Time to step up your brunchin’ game withe this Artichoke Heart Benedict. Simple, delicious, and a great dish to have with friends and family for your weekend brunch, or even as a quick weekday meal!
Benedicts are one of those menu items that I always want to have at restaurants, but rarely ever get them because they are full of all the things that make my tummy hurt. Major, major bummer in my opinion!
I’ve been thinking about what I can do to replace the english muffin with something else, and then it dawned on me; why don’t I make it with artichoke bottoms! So I did. And they are glorious. I like that the artichoke heart makes a little “bowl” so I can stuff it with a bunch of stuff before topping it with a poached egg and hollandaise. And can we just take a moment of silence for how bright that hollandaise sauce is. Those eggs are from my friends chickens and it was almost too beautiful to eat!
If you are new or intimidated by poaching eggs, don’t be! It is very easy. I have a “how to” on my Instagram in my highlights that explains it all and goes step by step. You can check it out HERE
Artichoke bottoms come in cans next to the quartered artichoke hearts. I can find them pretty easily at our local grocery stores, haven’t seen them at Whole Foods though.
Ingredients
- 1 can of artichoke bottoms
- eggs for poaching
- slices of peppered bacon
- spinach leaves
- OPTIONAL: fresh parsley
- 3 egg yolks
- 1 tbs lemon juice
- 1/2 tsp sea salt
- 1/2 cup ghee or butter, melted
- 1 tbl dried tarragon
Instructions
- Cook up your bacon in a hot skillet and set aside.
- In the same skillet, take your artichoke bottoms and place them open side down into the bacon grease. Let cook for 2-3 minutes.
- Once done, remove and top with spinach leaves and bacon slices
- Get a small sauce pan and add 1 1/2 inches of water into it. Add a splash of apple cider vinegar (or lemon juice) and let come to a low boil.
- Take your egg and crack it into a small ramekin or bowl. Swirl the boiling water around and carefully drop the egg into the boiling water.
- Let cook for 3 1/2 minutes. The egg will start to rise up.
- Remove with a slotted spoon and place on top of your artichoke bottoms.
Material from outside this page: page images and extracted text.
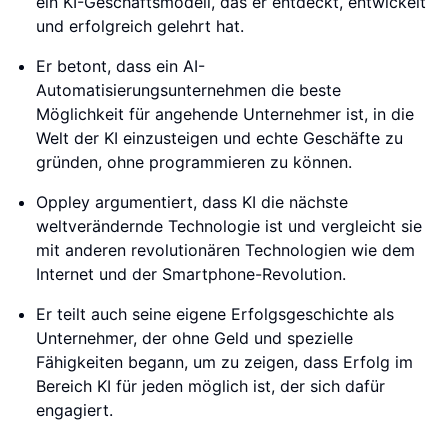
ein KI-Geschäftsmodell, das er entdeckt, entwickelt
und erfolgreich gelehrt hat.
Er betont, dass ein AI-
Automatisierungsunternehmen die beste
Möglichkeit für angehende Unternehmer ist, in die
Welt der KI einzusteigen und echte Geschäfte zu
gründen, ohne programmieren zu können.
Oppley argumentiert, dass KI die nächste
weltverändernde Technologie ist und vergleicht sie
mit anderen revolutionären Technologien wie dem
Internet und der Smartphone-Revolution.
Er teilt auch seine eigene Erfolgsgeschichte als
Unternehmer, der ohne Geld und spezielle
Fähigkeiten begann, um zu zeigen, dass Erfolg im
Bereich KI für jeden möglich ist, der sich dafür
engagiert.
- Place egg yolks, lemon juice, sea salt, and dried tarragon in a small sauce pan over low heat and whisk until it starts to thicken. Once thick slowly pour melted ghee or butter while whisking into the eggs.
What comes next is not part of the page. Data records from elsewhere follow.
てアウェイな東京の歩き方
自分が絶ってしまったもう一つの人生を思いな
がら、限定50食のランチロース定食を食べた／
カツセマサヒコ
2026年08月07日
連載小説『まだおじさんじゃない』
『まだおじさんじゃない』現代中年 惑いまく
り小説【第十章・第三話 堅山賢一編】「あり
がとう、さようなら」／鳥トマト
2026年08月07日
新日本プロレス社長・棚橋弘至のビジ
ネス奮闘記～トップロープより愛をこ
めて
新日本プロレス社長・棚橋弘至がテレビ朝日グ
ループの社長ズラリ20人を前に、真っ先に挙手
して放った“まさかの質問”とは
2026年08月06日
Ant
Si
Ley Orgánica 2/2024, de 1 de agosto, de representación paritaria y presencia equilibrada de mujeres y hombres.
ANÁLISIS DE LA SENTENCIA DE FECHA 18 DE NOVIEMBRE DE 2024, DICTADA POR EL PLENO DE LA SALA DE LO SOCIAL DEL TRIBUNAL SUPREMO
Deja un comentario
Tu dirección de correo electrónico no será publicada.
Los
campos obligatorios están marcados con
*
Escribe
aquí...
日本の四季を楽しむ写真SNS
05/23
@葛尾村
- Once you have it to your desired thickness drizzle over the top of the poached eggs.
- Add fresh parsley and enjoy warm!
Whole30: yes
Paleo: yes
I just found you cause you were mentioned in my new cookbook… And because of this artichoke heart benedict recipe I will forever follow you because I believe you are a genious. Thank you for this!
Hooray!! Welcome and thanks for following along!!!